La majorité des sables bitumineux doit rester dans le sol, dit une étude

La majeure partie des sables bitumineux du Canada doit rester dans le sol si la communauté internationale veut commencer à prendre les changements climatiques au sérieux, dit une étude britannique publiée dans la revue scientifique Nature.

Le rapport indique que les trois-quarts des réserves de pétrole du Canada et 85 pour cent des sables bitumineux canadiens ne peuvent être consommés si le monde veut limiter le réchauffement climatique.
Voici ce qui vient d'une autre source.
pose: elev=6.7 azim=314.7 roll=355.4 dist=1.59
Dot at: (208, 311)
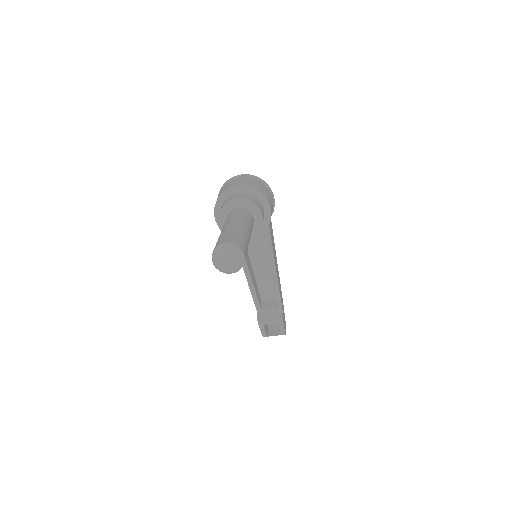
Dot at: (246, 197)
L'étude conclut également que, pour garder la hausse des températures globales sous le seuil des deux degrés Celsius, aucune ressource énergétique de l'Arctique, tous pays confondus, ne devrait être développée.

De plus, le quart des réserves de gaz naturel du Canada et 80 pour cent du charbon devraient aussi être ignorés.

L'auteur de l'étude, Christophe McGlade, de l'université College London, au Royaume-Uni, affirme que la recherche a été menée après que des politiciens de partout dans le monde eurent convenu que le réchauffement climatique devrait être limité à deux degrés au-dessus de la moyenne historique. D'un autre côté, objecte-t-il, la plupart de ces dirigeants sont d'enthousiastes ambassadeurs de leurs combustibles fossiles.

«Presque tous les politiciens du monde aimeraient développer les sources locales de pétrole, de gaz et de charbon et chercher de nouvelles ressources», soutient-il.

«Ce que montre cette analyse, c'est que ces deux positions sont incohérentes. Tous les pays ne peuvent exploiter toutes leurs réserves domestiques tout en gardant le réchauffement en bas de deux degrés.»

M. McGlade et le co-auteur, Peter Ekins, ont appliqué un modèle mathématique pour calculer les quantités de pétrole, de gaz naturel et de charbon de chaque pays, et ont analysé la demande de chaque matière. Ils ont ensuite établi la demande jusqu'en 2050, en utilisant un modèle pour calculer la quantité de chaque ressource qui serait utilisée, en tenant compte de facteurs comme les coûts de production et de distribution.

Ils ont utilisé le chiffre-clé de deux degrés Celsius pour établir une limite internationale d'émissions de gaz à effet de serre pouvant être émise. Le point où se croisaient les estimations de la demande future et la quantité maximale de chaque combustible leur donnait la quantité maximale de chaque combustible pouvant être développée.

«Nos résultats laissent entendre que, globalement, le tiers des réserves de pétrole, la moitié des réserves de gaz et plus de 80 pour cent de celles de charbon ne devraient pas être exploitées», dit l'étude.

Christophe McGlade espère que ces conclusions seront utilisées par les chefs d'États internationaux durant les discussions du sommet qui doit avoir lieu cette année à Paris, pour conclure une entente sur les changements climatiques. Elles pourraient servir de base aux pourparlers. «Ce sont des preuves de plus pour les législateurs. Espérons que cela aidera à informer certaines des négociations», a-t-il fait valoir.